Additionally to the advice given so far is being diligent in your tree with BMD inclusions, baptisms, census records as a minimum for each person with each record having multiple citations if possible.
I went back to 1841 with all my direct ancestors, obtained certs where there was doubt and one for my Great Grandmother confirmed she was illegitimate and hence I have the huge black hole in my tree.
Once I was confident my tree was correct I then expanded it sideways, generation by generation. Even then years later I found out my Paternal Grandmother had two Brothers we never knew about, we had seen them on the census records but never with their parents and it was only later in filling in the blanks mode that they came to life via an Ancestry search with only the family name, mothers maiden name and a search period of marriage year plus 10 with a tolerance of +/- 10 and the Registration Town or County, I use this technique a lot on the DNA matches to work out who those shown as Private in the matches tree really are.
Now the hard part, for each of the sideways family members I work out their BMD records as normal then add as much info as I can.
Having quite an extensive sideways Family Tree at Grandparent, Great Grandparent and Great Great Grandparent really helps in the DMA matching quest.
Alas Certificates do not always tell the truth, hence just because someone is registered as being the parent does not necessarily mean they are, there was a lot of stigma involved and hence anomalies come to the surface which with the advancement of science these now come to light and confuse the heck out of us.
Today I was doing my usual DNA trawl and clicked on a 80 cM match, then clicked on Shared Matches and at the bottom of the list was a 14cM with a tree of 1200 people so I clicked on them and looked at their tree and going back four generations a surname that I recognised from my sideways tree so had a branch mapped out to them very quickly. The odd thing is we both had the same Common Ancestors, word for word, identical spelling, correct dates and locations yet Ancestry never showed this DNA match as having a Common Ancestor with me. Hence Ancestry makes mistakes and has bugs as you are aware from my Bug thread.

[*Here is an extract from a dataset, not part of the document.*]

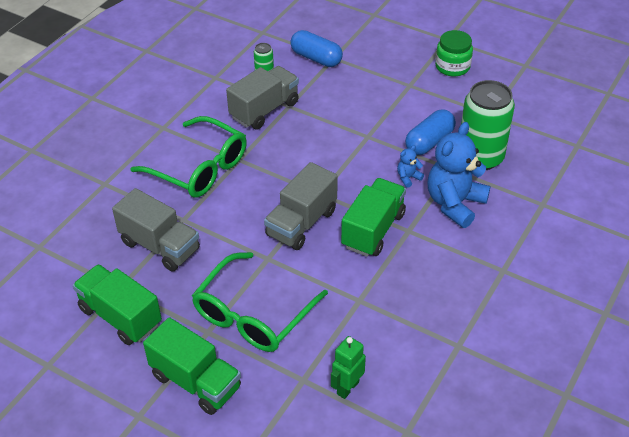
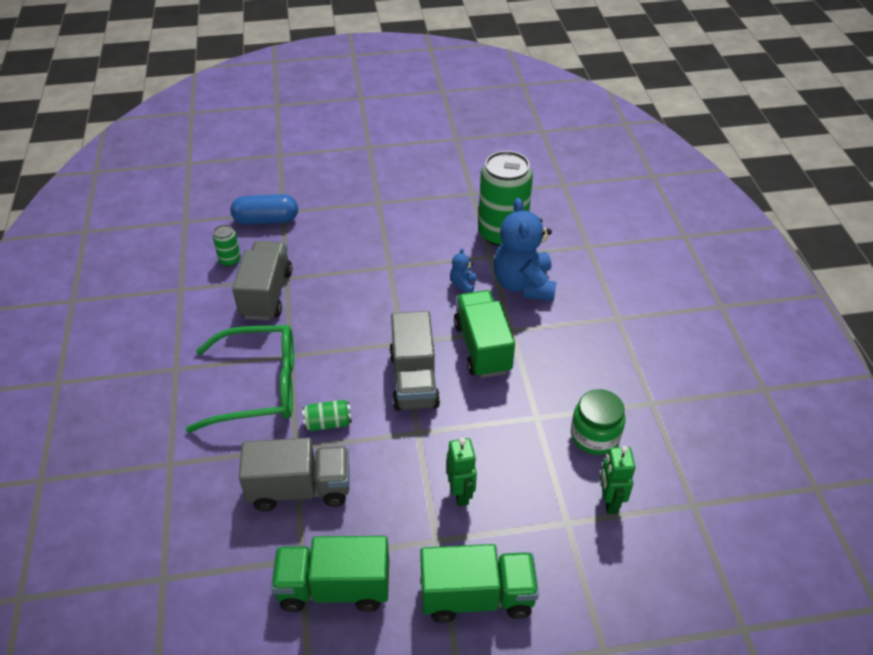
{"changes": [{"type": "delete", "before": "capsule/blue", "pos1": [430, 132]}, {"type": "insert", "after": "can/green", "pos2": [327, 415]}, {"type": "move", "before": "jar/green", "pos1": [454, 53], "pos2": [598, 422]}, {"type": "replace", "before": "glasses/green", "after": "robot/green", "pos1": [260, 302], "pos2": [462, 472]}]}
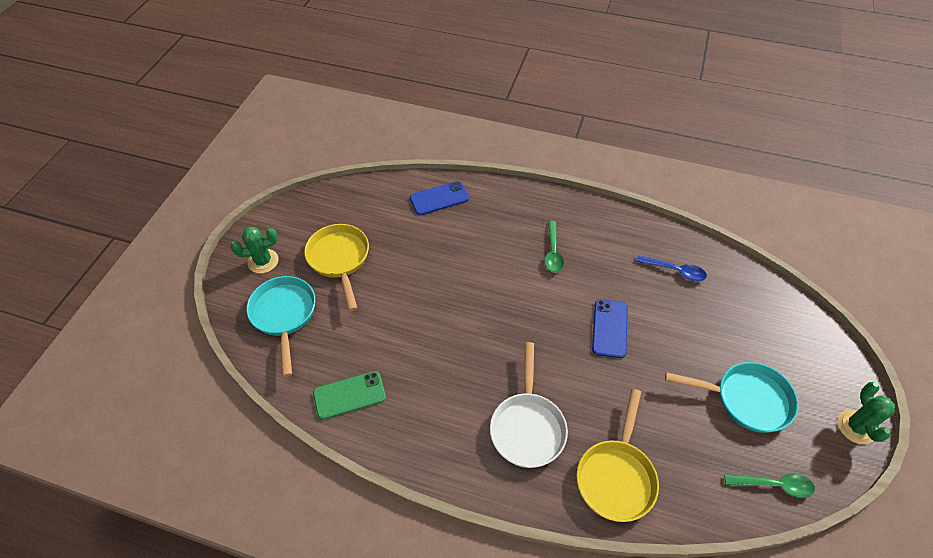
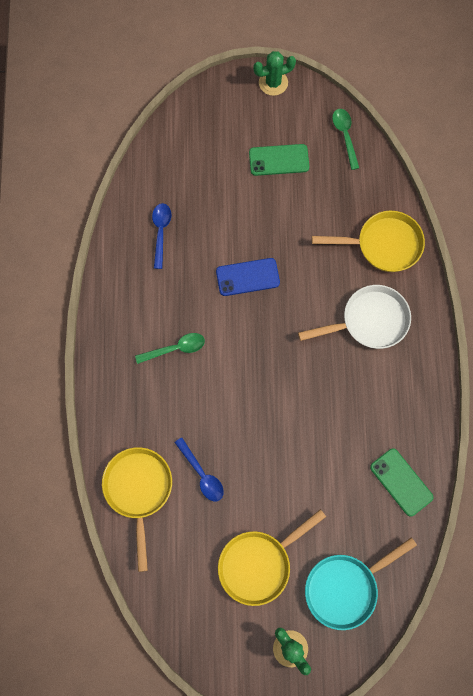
{"changes": [{"type": "insert", "after": "spoon/blue", "pos2": [199, 469]}, {"type": "replace", "before": "phone/blue", "after": "pan/yellow", "pos1": [439, 198], "pos2": [137, 509]}, {"type": "replace", "before": "pan/turquoise", "after": "phone/green", "pos1": [731, 397], "pos2": [279, 160]}]}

What I have been doing today is to use the Note feature to add the Common Ancestors names to a DNA match who is now in a branch of my tree or I add the County where I believe the Matches and my Common Ancestor originates from, I use the Shared Matches to help deduce what to include. Doing this whenever I am viewing a Colour Coded Group then the line of their data includes the Note text which makes it easy to compare to the others in the Group.
I have 41 DNA Matches now in my tree and of them 27 are Cheshire based, 11 are Yorkshire and 3 North Lancashire, sadly my Welsh connection yields zero DNA Matches so far.
Stick with it and when the grey matter hurts, park the problem and move on, returning to it with fresh eyes.
My own anomaly, my 364cM Maureen “Lewis” match has been parked since last weekend.